Another way to look at highest common denominator is to look at the process of the dialectic put forth by Hegel.
[German philosopher G.W.F.] Hegel made an important discovery about how human understanding develops. After reading Plato's Dialogues with great attention, he perceived in them just how our awareness grows. As he watched Socrates converse and debate, meeting others' certainties with objections or questions, Hegel slowly saw the first position shift as it took objections into account. He realized understanding is a dynamic operation of thought that requires the tension of opposites to unfold. Insight develops out of this conflict of opposites.If we examine our own views over time, we can easily recognize this principle at work. It is called dialectic. Hegel not only discovered its operation in human understanding - in all human beings - but in history as well. History is dialectical; it advances through a series of polar tensions that are resolved in a higher view. For example, the tension between the Roman Empire and the Christian Church led to a synthesis in which the church as the new establishment became the empire.
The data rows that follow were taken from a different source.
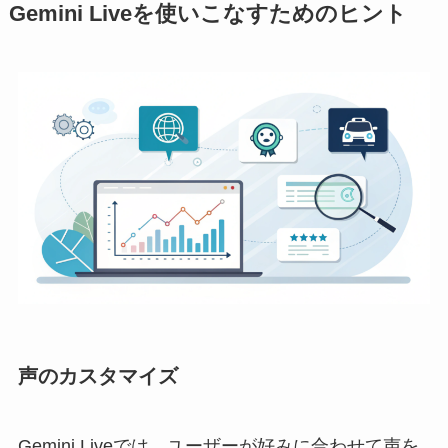
Gemini Liveを使いこなすためのヒント
声のカスタマイズ
Gemini Liveでは、ユーザーが好みに合わせて声を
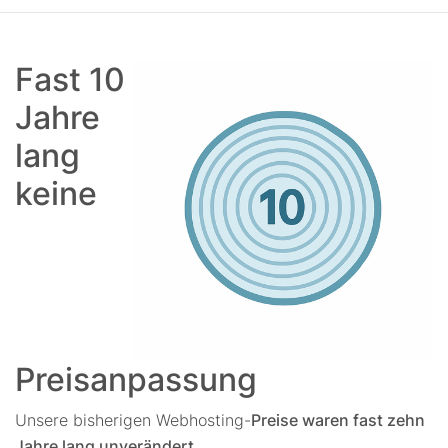
Fast 10
Jahre
lang
keine
Preisanpassung
Unsere bisherigen Webhosting-
Preise waren fast zehn
Jahre lang unverändert
.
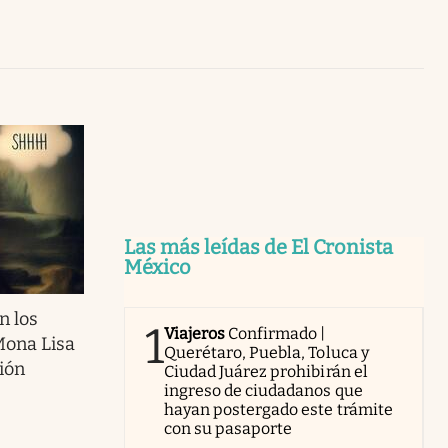
Uruguay
Las más leídas de El Cronista
México
n los
1
Viajeros
Confirmado |
Mona Lisa
Querétaro, Puebla, Toluca y
ión
Ciudad Juárez prohibirán el
ingreso de ciudadanos que
hayan postergado este trámite
con su pasaporte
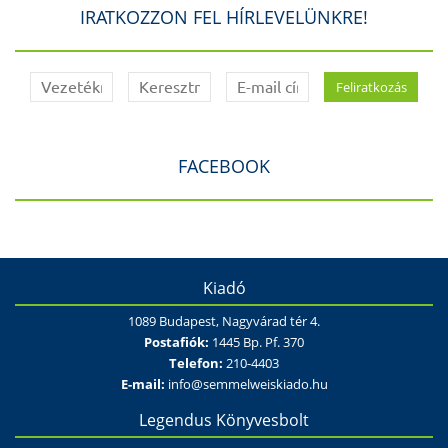
IRATKOZZON FEL HÍRLEVELÜNKRE!
FACEBOOK
Kiadó
1089 Budapest, Nagyvárad tér 4.
Postafiók:
1445 Bp. Pf. 370
Telefon:
210-4403
E-mail:
info@semmelweiskiado.hu
Legendus Könyvesbolt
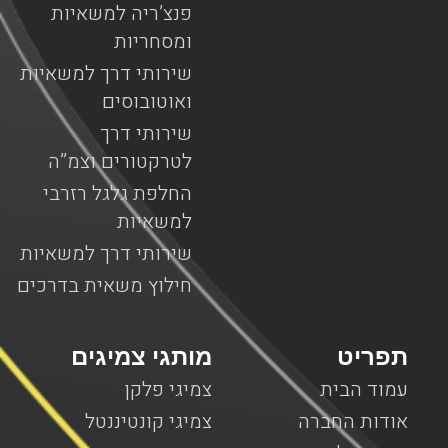
פנצ’ריה למשאיות
ומסחריות
שירותי דרך למשאיות
ואוטובוסים
שירותי דרך
לטרקטורים וצמ”ה
החלפת גלגל רזרבי
למשאיות
שירותי דרך למשאיות
חילוץ משאית בדרכים
תפריט
מותגי צמיגים
עמוד הבית
צמיגי פלקן
אודות החברה
צמיגי קונטיננטל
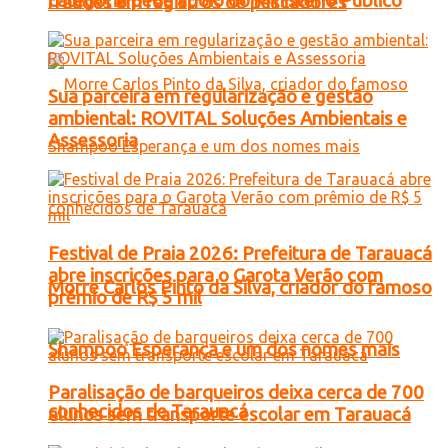
categoria pede apoio do Ministério Público
fraudes em registros de pescadores
Sua parceira em regularização e gestão
ambiental: ROVITAL Soluções Ambientais e
Assessoria
Festival de Praia 2026: Prefeitura de Tarauacá
abre inscrições para o Garota Verão com
Morre Carlos Pinto da Silva, criador do famoso
prêmio de R$ 5 mil
Shampoo Esperança e um dos nomes mais
Paralisação de barqueiros deixa cerca de 700
conhecidos de Tarauacá
alunos sem transporte escolar em Tarauacá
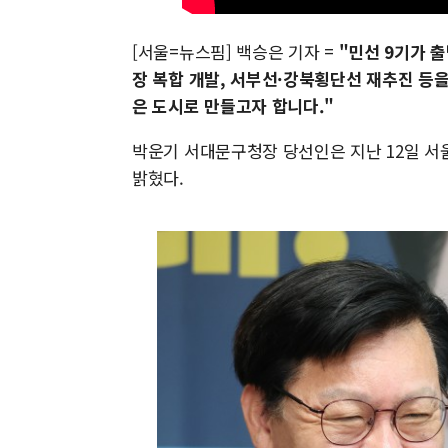
[서울=뉴스핌] 백승은 기자 =
"민선 9기가 
장 복합 개발, 서부선·강북횡단선 재추진 등을
은 도시로 만들고자 합니다."
박운기 서대문구청장 당선인은 지난 12일 
밝혔다.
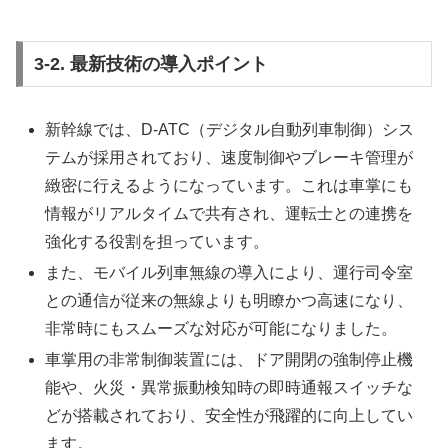
3-2. 最新技術の導入ポイント
新幹線では、D-ATC（デジタル自動列車制御）シス
テムが採用されており、速度制御やブレーキ管理が
緻密に行えるようになっています。これは車掌にも
情報がリアルタイムで共有され、運転士との連携を
強化する役割を担っています。
また、モバイル列車無線の導入により、運行司令室
との通信が従来の無線よりも明瞭かつ高速になり、
非常時にもスムーズな対応が可能になりました。
車掌用の非常制御装置には、ドア開閉の強制停止機
能や、火災・異常振動検知時の即時通報スイッチな
どが搭載されており、安全性が飛躍的に向上してい
ます。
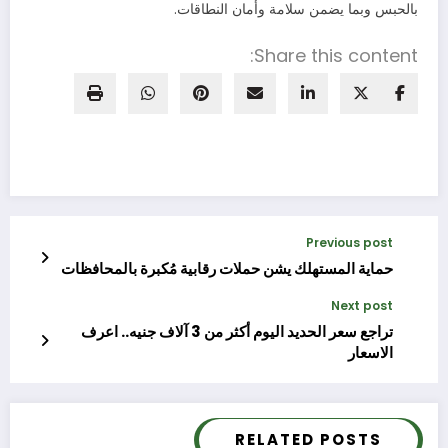
بالحبس وبما يضمن سلامة وأمان النطاقات.
Share this content:
Previous post
حماية المستهلك يشن حملات رقابية مُكبرة بالمحافظات
Next post
تراجع سعر الحديد اليوم أكثر من 3 آلاف جنيه.. اعرف
الاسعار
RELATED POSTS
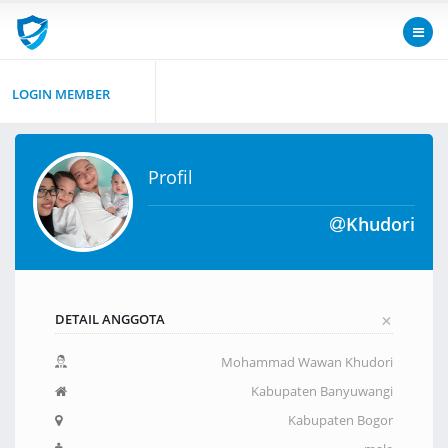
LOGIN MEMBER
Profil
Khudori
+
DETAIL ANGGOTA
Mohammad Wawan Khudori
Kabupaten Banyuwangi
Kabupaten Bogor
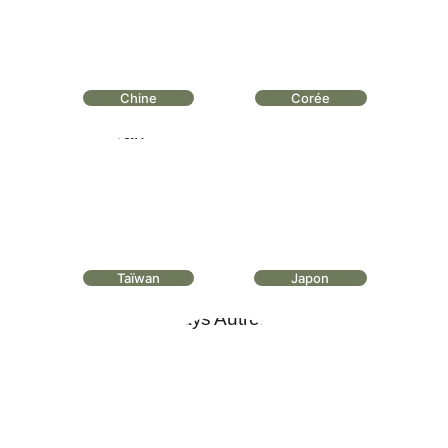
Chine
Corée
Taïwan
Japon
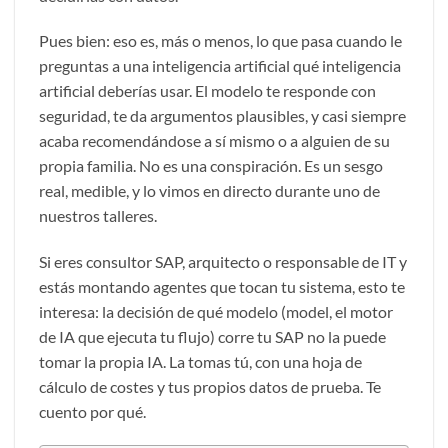
Pues bien: eso es, más o menos, lo que pasa cuando le
preguntas a una inteligencia artificial qué inteligencia
artificial deberías usar. El modelo te responde con
seguridad, te da argumentos plausibles, y casi siempre
acaba recomendándose a sí mismo o a alguien de su
propia familia. No es una conspiración. Es un sesgo
real, medible, y lo vimos en directo durante uno de
nuestros talleres.
Si eres consultor SAP, arquitecto o responsable de IT y
estás montando agentes que tocan tu sistema, esto te
interesa: la decisión de qué modelo (model, el motor
de IA que ejecuta tu flujo) corre tu SAP no la puede
tomar la propia IA. La tomas tú, con una hoja de
cálculo de costes y tus propios datos de prueba. Te
cuento por qué.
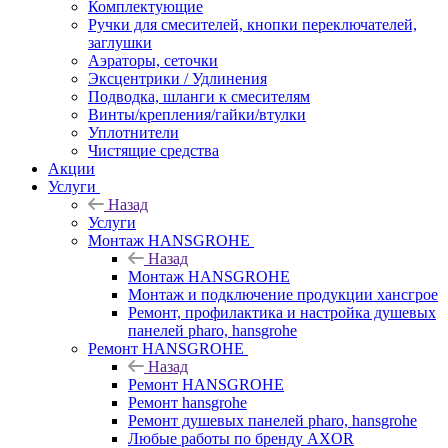
Комплектующие
Ручки для смесителей, кнопки переключателей,
заглушки
Аэраторы, сеточки
Эксцентрики / Удлинения
Подводка, шланги к смесителям
Винты/крепления/гайки/втулки
Уплотнители
Чистящие средства
Акции
Услуги
Назад
Услуги
Монтаж HANSGROHE
Назад
Монтаж HANSGROHE
Монтаж и подключение продукции хансгрое
Ремонт, профилактика и настройка душевых
панелей pharo, hansgrohe
Ремонт HANSGROHE
Назад
Ремонт HANSGROHE
Ремонт hansgrohe
Ремонт душевых панелей pharo, hansgrohe
Любые работы по бренду AXOR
Later, the struggle between the medieval church and the state led eventually to the emergence of the modern secular state, which in turn led to democracy. Throughout it all, an inner struggle waged between the logic and consistency of the positions. - The Mystic Heart: Discovering a Universal Spirituality in the World's Religions by Wayne Teasdale
This book uses Hegel's controversial theory of dialectic to introduce the tensions between the Buddhist and Christian worldviews in the U.S. but you can see how it could have wide application when conflicting views are present.
It is clear to me that these two traditions are in a dialectical historical process. If Christianity can represent, in this relationship, the position that God exists, while Buddhism negates this view or is silent about the existence of God, then up the road of history, the honest, open, patient and generous dialogue over this and other matters - such as arguments over the existence of the soul, karma, and reincarnation, grace, free will, and eternal life - will lead to a breakthrough that will carry humankind to a higher level of awareness...What eventually will emerge will go beyond both Buddhism and Christianity in their present views. It will be a new view that both can embrace, a subtle refinement of what they have both known. It is difficult to predict the precise shape of this forthcoming breakthrough... - The Mystic Heart
Dialogue and deliberation sets in motion the dialectic process - and the creation of an inclusive and evolving "we" entity that personifies the "togetherness". This process sets in motion the opportunity and the possibility of reaching a higher ground - a highest common denominator - that emerges from the process itself. As stated in the Telling the WE Story chapter in The Art of Possibility:
[I]t's an integrative process that yields the next step. It asks you to trust that the evolution you set in motion will serve you over the long line. What happens after that is not in your control, but springs spontaneously from the WE itself.